• [Activity]: Could you restate word for word every line of the records below, from the first one to the one holding "المغرب يكشف نقطة"?
[Information provided]
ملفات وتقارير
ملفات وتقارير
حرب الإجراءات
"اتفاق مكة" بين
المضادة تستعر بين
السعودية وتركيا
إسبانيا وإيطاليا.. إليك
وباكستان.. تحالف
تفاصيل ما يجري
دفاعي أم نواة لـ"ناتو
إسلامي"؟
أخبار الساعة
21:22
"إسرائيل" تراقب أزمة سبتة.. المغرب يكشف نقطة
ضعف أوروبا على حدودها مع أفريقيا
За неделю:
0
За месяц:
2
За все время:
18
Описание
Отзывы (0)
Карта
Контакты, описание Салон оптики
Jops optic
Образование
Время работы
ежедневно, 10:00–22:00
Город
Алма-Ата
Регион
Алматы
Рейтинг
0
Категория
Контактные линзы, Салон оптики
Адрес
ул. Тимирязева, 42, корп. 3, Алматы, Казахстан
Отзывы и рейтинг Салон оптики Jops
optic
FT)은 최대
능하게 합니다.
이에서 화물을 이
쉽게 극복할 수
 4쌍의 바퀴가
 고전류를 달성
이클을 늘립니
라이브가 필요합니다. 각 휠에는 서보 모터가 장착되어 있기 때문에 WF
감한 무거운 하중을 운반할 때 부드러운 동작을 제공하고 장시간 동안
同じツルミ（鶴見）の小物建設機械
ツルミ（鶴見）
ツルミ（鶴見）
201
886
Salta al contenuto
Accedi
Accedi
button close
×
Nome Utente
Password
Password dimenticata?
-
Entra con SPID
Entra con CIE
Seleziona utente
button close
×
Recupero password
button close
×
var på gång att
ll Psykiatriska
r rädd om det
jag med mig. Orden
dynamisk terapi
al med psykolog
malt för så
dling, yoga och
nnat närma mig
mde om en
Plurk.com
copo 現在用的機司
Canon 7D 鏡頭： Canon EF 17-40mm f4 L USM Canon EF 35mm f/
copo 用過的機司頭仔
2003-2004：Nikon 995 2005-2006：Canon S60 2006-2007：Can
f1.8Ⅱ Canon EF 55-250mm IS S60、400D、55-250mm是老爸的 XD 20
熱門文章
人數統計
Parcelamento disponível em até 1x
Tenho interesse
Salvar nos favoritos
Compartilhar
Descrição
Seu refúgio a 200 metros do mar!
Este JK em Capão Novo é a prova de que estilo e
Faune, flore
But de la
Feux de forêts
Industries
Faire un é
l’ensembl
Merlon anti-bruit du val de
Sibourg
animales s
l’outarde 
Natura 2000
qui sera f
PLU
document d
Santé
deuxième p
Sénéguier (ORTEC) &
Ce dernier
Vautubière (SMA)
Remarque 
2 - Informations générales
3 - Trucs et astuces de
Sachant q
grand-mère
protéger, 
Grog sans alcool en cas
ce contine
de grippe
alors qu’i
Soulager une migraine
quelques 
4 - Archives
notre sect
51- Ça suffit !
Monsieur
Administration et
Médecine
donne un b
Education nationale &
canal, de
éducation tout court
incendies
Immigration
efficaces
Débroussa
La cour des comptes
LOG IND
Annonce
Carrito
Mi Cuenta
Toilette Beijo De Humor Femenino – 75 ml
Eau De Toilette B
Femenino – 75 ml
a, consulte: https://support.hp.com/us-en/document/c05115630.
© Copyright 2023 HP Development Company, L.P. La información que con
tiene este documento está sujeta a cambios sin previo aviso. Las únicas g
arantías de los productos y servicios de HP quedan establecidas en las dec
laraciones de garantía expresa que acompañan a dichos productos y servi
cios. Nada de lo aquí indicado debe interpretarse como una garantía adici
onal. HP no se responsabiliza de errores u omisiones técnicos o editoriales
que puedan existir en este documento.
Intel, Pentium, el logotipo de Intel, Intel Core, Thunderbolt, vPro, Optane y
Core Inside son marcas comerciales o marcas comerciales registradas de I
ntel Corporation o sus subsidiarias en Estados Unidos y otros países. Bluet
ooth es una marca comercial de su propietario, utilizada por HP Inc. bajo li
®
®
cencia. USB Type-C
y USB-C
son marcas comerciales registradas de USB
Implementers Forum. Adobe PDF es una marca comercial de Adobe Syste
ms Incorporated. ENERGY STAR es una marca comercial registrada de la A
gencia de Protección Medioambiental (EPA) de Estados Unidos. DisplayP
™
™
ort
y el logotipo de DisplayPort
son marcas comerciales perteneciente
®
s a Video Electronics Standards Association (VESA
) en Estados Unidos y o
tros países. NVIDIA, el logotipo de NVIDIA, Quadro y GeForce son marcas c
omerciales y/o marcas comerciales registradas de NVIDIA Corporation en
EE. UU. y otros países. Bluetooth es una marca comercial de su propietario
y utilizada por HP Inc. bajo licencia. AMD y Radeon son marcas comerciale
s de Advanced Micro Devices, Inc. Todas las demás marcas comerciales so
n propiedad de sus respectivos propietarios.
[/Information provided]
• [Exercise output]:
ملفات وتقارير
ملفات وتقارير
حرب الإجراءات
"اتفاق مكة" بين
المضادة تستعر بين
السعودية وتركيا
إسبانيا وإيطاليا.. إليك
وباكستان.. تحالف
تفاصيل ما يجري
دفاعي أم نواة لـ"ناتو
إسلامي"؟
أخبار الساعة
21:22
"إسرائيل" تراقب أزمة سبتة.. المغرب يكشف نقطة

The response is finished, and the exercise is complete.